Graças a Deus meu IPTU está em dia (e o do Deputado também, só que de graça)


Dormir com a consciência tranquila e o boleto devidamente quitado é um luxo cívico. Há uma satisfação quase terapêutica em ver o selinho de "pago" no carnê do IPTU, a sensação de que estamos fazendo nossa parte para que a cidade — teoricamente — funcione. No entanto, a notícia que ecoa dos corredores do Tribunal de Justiça de Mato Grosso do Sul (TJMS) serve como um banho de água fria em quem acredita que a régua da lei mede todos com a mesma precisão.

A decisão unânime da 2ª Câmara Cível, que desobrigou o deputado estadual Gerson Claro (PP) de pagar cerca de R$ 2,8 milhões em impostos atrasados, é daquelas que fazem o contribuinte comum coçar a cabeça. A área em questão, 12 hectares no nobre bairro Chácara Cachoeira, parece ter flutuado para fora do alcance do fisco municipal graças a uma interpretação jurídica que, embora técnica, soa como música para os ouvidos da elite política.

A pergunta que não quer calar: "E eu com isso?"

Se você tem um terreno e o mato cresceu, a prefeitura multa. Se você atrasa a parcela, os juros correm. Mas, no caso do deputado, o argumento vencedor foi o de que a área, apesar de estar dentro do perímetro urbano, possuía destinação rural.
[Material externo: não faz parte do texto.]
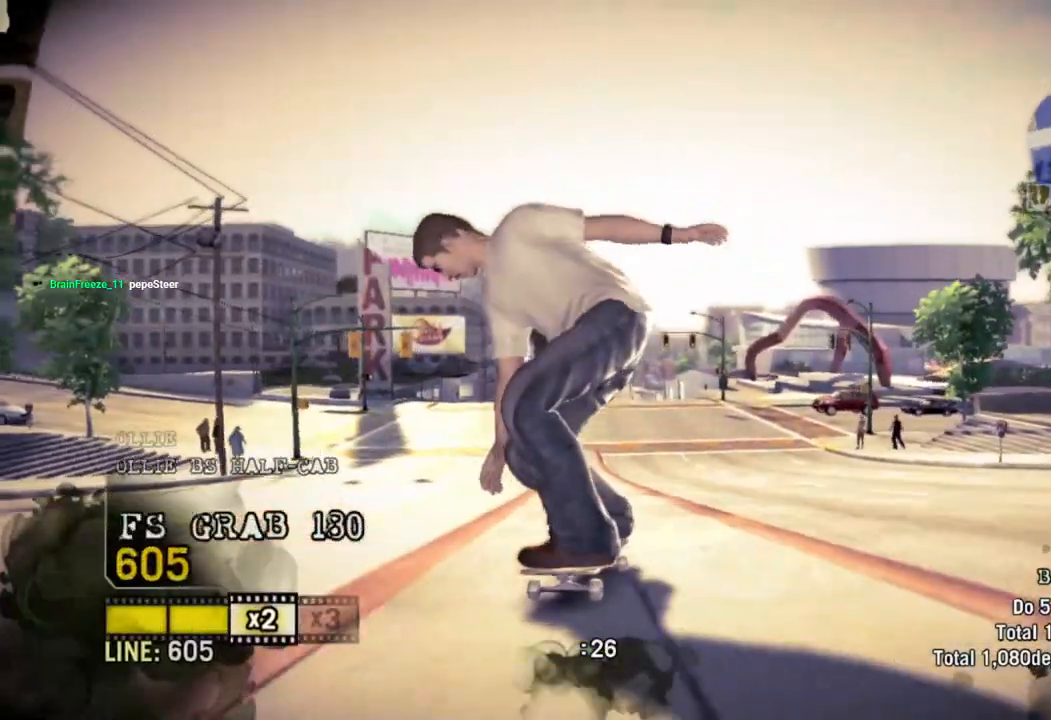
{"buttons": [], "left_stick": "center", "right_stick": "down-left", "events": [[67, "right_stick", "down-left"], [83, "left_stick", "left"], [250, "left_stick", "center"]]}
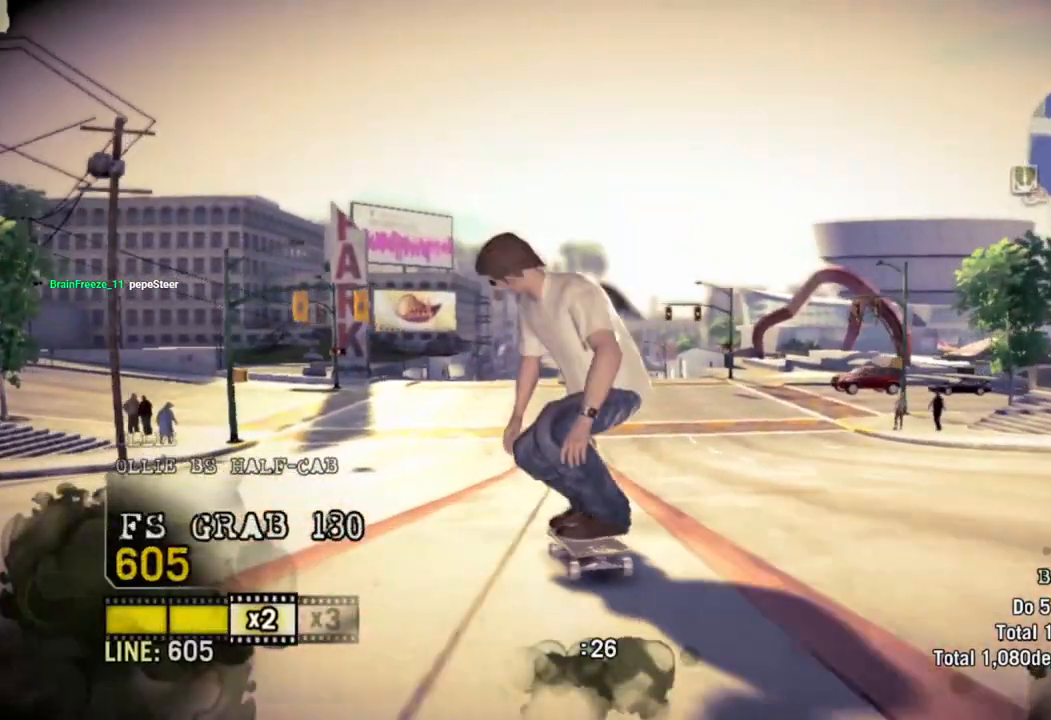
{"buttons": ["R2"], "left_stick": "left", "right_stick": "up-right", "events": [[83, "right_stick", "up-right"], [100, "left_stick", "left"], [150, "R2", "down"]]}
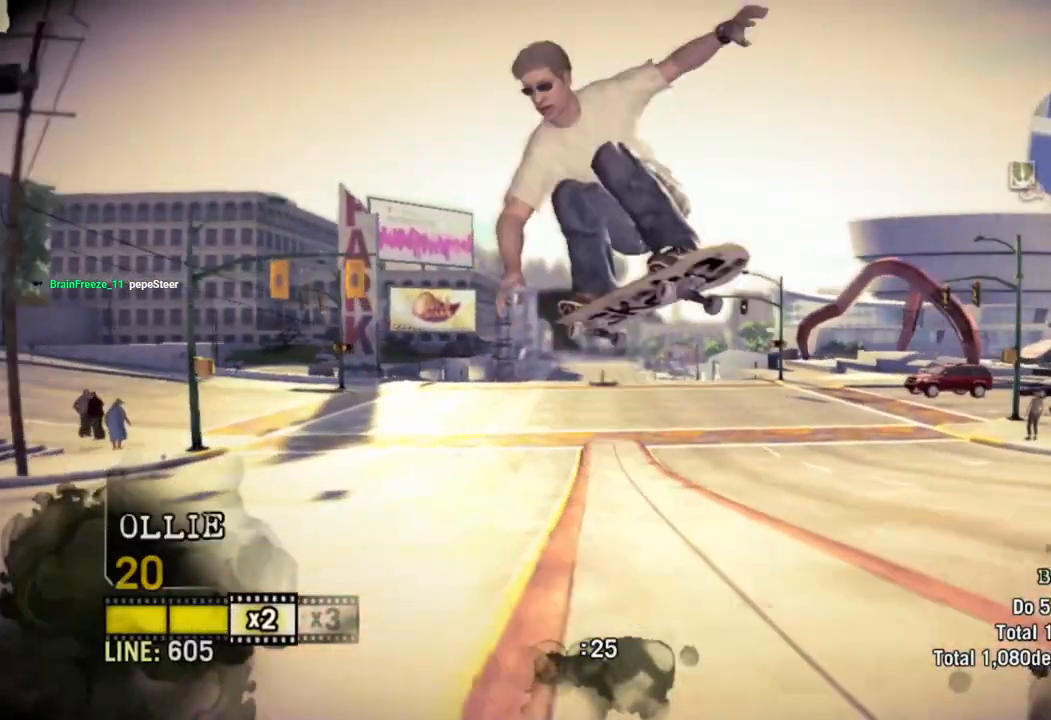
{"buttons": [], "left_stick": "center", "right_stick": "center", "events": [[283, "R2", "up"], [333, "left_stick", "center"], [333, "right_stick", "center"]]}
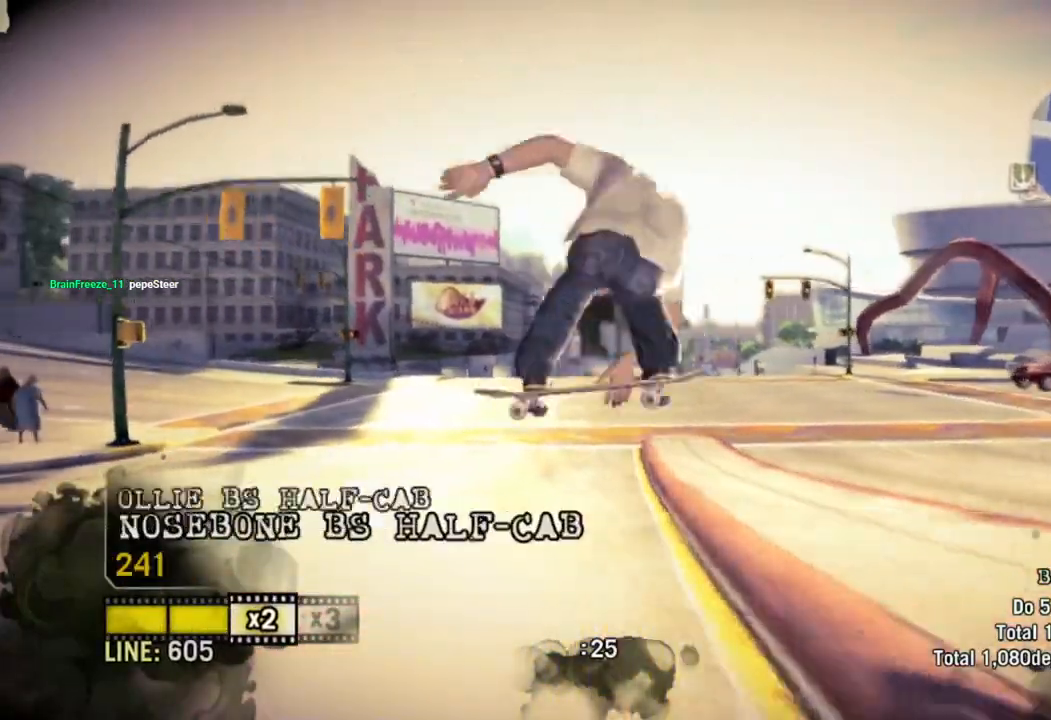
{"buttons": [], "left_stick": "left", "right_stick": "center", "events": [[450, "left_stick", "left"]]}
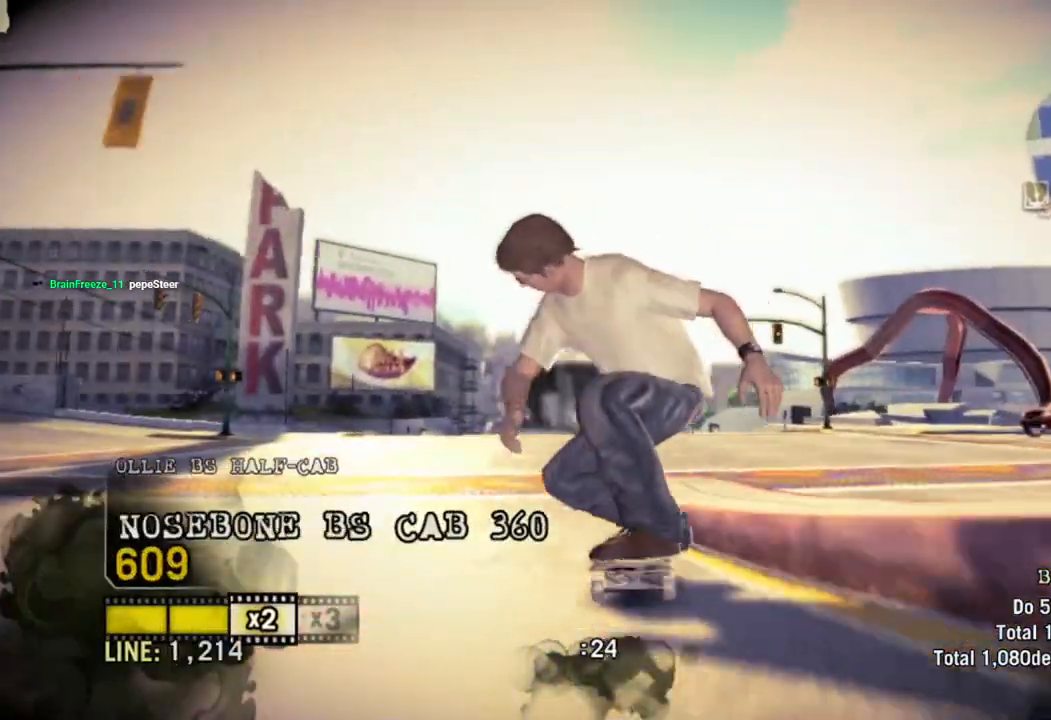
{"buttons": ["SQUARE"], "left_stick": "center", "right_stick": "center", "events": [[100, "left_stick", "center"], [183, "SQUARE", "down"], [333, "left_stick", "right"], [450, "left_stick", "center"]]}
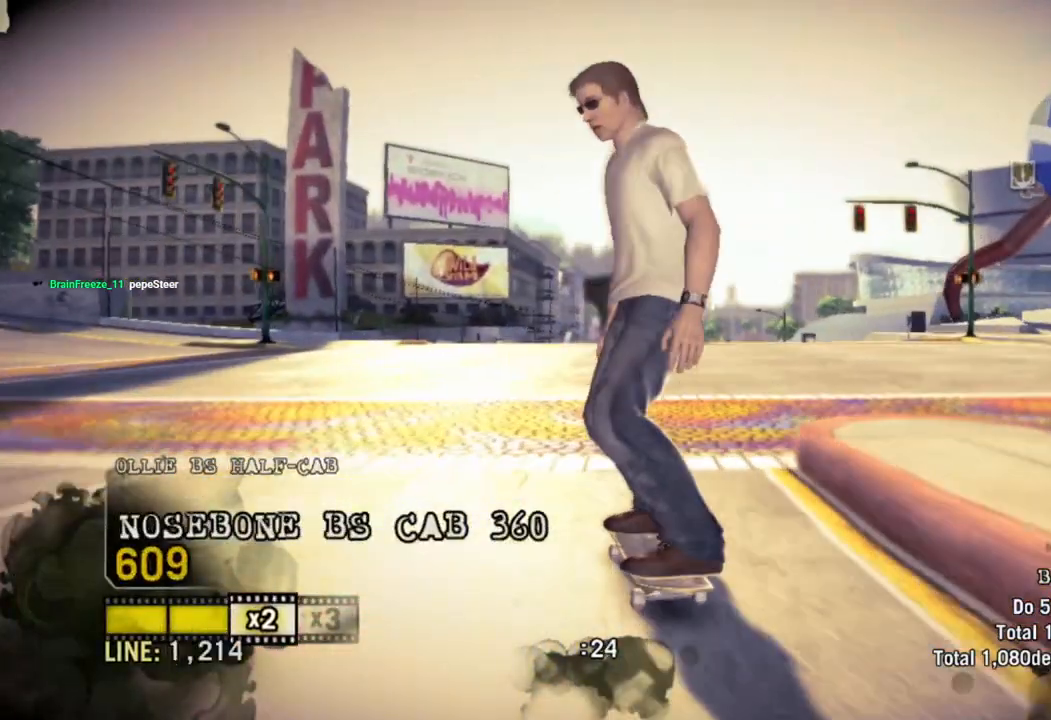
{"buttons": ["SQUARE"], "left_stick": "center", "right_stick": "center", "events": [[133, "left_stick", "right"], [333, "left_stick", "center"]]}
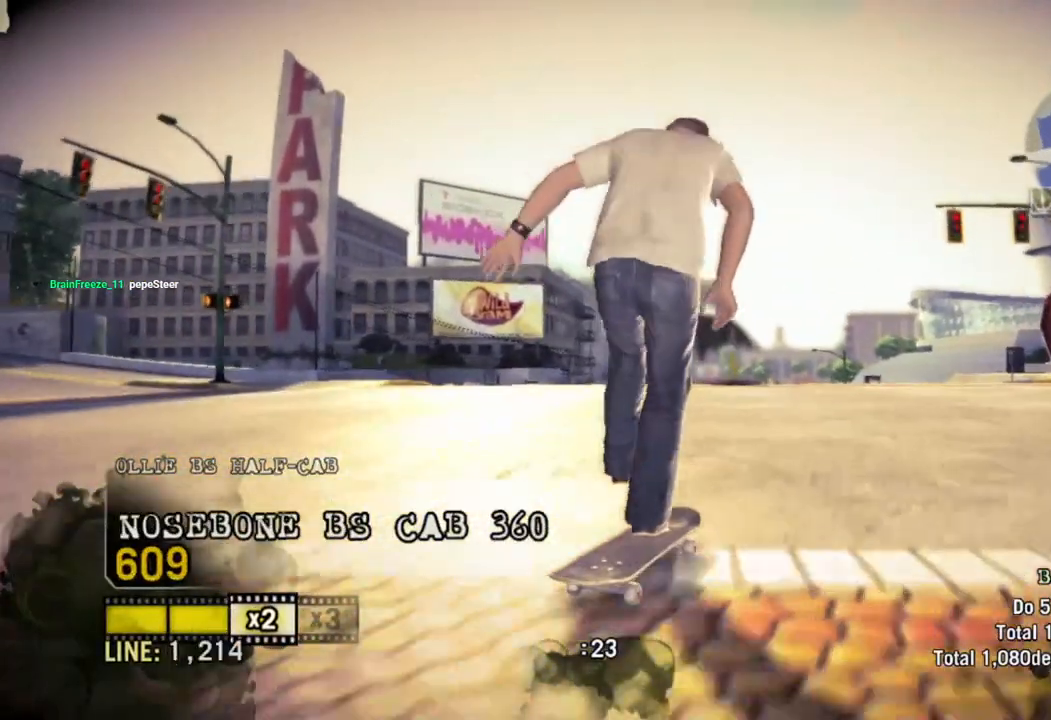
{"buttons": ["SQUARE"], "left_stick": "left", "right_stick": "center", "events": [[33, "left_stick", "right"], [183, "left_stick", "center"], [450, "left_stick", "left"]]}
Aqui reside o "pulo do gato" jurídico:

IPTU (Imposto Predial e Territorial Urbano): Baseia-se na localização (dentro da cidade).

ITR (Imposto Territorial Rural): Baseia-se na destinação (produção agropecuária).

A decisão abre uma brecha? Tecnicamente, sim; na prática, é um desfiladeiro estreito.


O Efeito Cascata ou o Privilégio Isolado?

Para o cidadão comum que está "enforcado" com o IPTU, a esperança de usar esse precedente pode esbarrar em obstáculos que só o poder e o dinheiro conseguem contornar:

A Prova da Ruralidade: Para conseguir o mesmo benefício, o contribuinte precisa provar que sua área urbana é, na verdade, uma fazenda produtiva. Não basta ter um pé de jabuticaba no quintal; é necessário registro no INCRA e comprovação de exploração econômica.

Custo Judicial: Chegar à 2ª instância do TJMS com uma defesa robusta o suficiente para derrubar uma cobrança milionária exige fôlego financeiro que a maioria de nós não possui.

Natureza da Decisão: Esta decisão é inter partes (válida apenas para o caso específico do deputado). Ela não anula a lei do IPTU de Campo Grande, mas serve como um "norte" para advogados que defendem grandes latifundiários urbanos.

A Moral da História

Enquanto o cidadão de classe média aperta o cinto para manter os R$ 2 mil ou R$ 3 mil do seu IPTU em dia, assistimos a um perdão de R$ 2,8 milhões — valor que daria para pavimentar ruas, reformar postos de saúde ou investir em escolas que o próprio Estado deveria gerir.

O perigo dessa decisão não é apenas o rombo nos cofres públicos, mas o rombo na confiança institucional. Quando a justiça decide que uma área de 12 hectares no coração de um dos bairros mais caros da capital "não é bem urbana", ela assina um atestado de que, no tabuleiro tributário, alguns jogadores possuem cartas que o resto da população nem sequer sabia que existiam.

Sigo com meu IPTU em dia, por dever e por falta de escolha. Mas fica o amargor de saber que, no Mato Grosso do Sul, a "destinação rural" é um refúgio muito mais eficiente do que qualquer programa de anistia fiscal para o povo.


Nota de Realidade: A decisão ainda pode ser objeto de recursos por parte da Procuradoria Municipal, mas o sinal dado pelo Judiciário é claro: para quem tem os meios certos, o asfalto pode, subitamente, virar pasto diante da lei.